Estimated current loss of area of D. calderonii
Areas with sparse or absent vegetation in the potential area of presence of the species were estimated according to the general model; for this purpose, the Global Forest Cover (GFC) was used at a resolution of 30 meters (Hansen et al., 2013). The GFC was cut using the map from the general model as a mask and then resampled with the bilinear interpolation method at a resolution of 250 meters. The GFC values were recategorized following the classification proposed by Moncada et al. (2022) as detailed in Table 2. Considering the extent and the resolution according to the general model, areas with <40% forest cover within the suitable area were considered sites where the species is unlikely to be found due to the sparse vegetation in these areas.
Table 2. Categories established for the reclassification of the CFG in the regions were predicted to be suitable by the general model.
Category
|
Range %
|
Description.
|
1
|
0 - 20
|
Dry bare soil area
|
2
|
20 - 40
|
Areas with sparse vegetation and bare soil.
|
3
|
40 - 60
|
Areas with sparse vegetation
|
4
|
60 - 100
|
Area with dense vegetation
|
Source: Adapted from (Moncada et al., 2022).

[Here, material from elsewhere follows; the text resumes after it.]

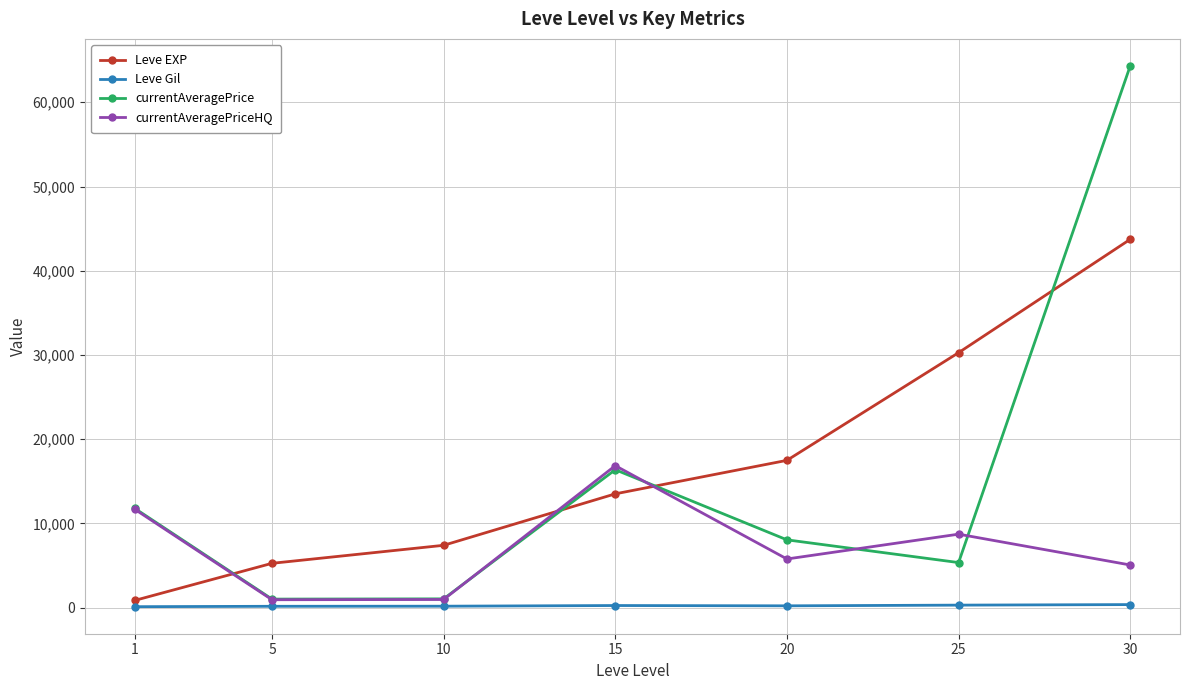

What is the average value of the currentAveragePriceHQ series?

7143.4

Comparison of niche between Mexican and Central American populations
To provide evidence from an environmental perspective on a potential differentiation between Mexican and Central American populations, we compared their use of environmental space using two different approaches. The first approach was a test of niche similarity (Broennimann et al., 2012; Di Cola et al., 2017) with Shoener's (D) and Hellinger's (H) indices. (Warren et al., 2008). Environmental variation was ordered using principal component analysis (PCA), and then the densities of presences of the two populations and the density of environmental conditions on the first two axes of the PCA were calculated with the kernel density function (Broennimann et al., 2012). The similarity between the niches of the two populations was assessed by assuming that the niche of the Mexican (Nmx) and the niche of the Central American (Nca) populations were more similar than a random model (Warren et al., 2008). For this process, 1000 permutations were made, and the statistical significance of the niche overlap was assessed (Di Cola et al., 2017).
The second approach consisted of creating minimum volume ellipsoids (Farber & Kadmon, 2003) to characterize the niches of the Mexican and the Central American populations. Environmental variables were converted to principal components (PC), and models were constructed based on the centroid and covariance matrix of the variables at a 95% significance level. The two niches were compared, and the null hypothesis that the two ellipsoids fitted to the actual observations overlapped at least as much as the random data type was tested. For this, we used an ellipsoid envelopes test, in which we measured the overlap between the ellipsoids. We performed 1,000 replicates with a 5% confidence limit. The analyses were performed using the routines implemented in the package ellipsenm (Cobos et al., 2022).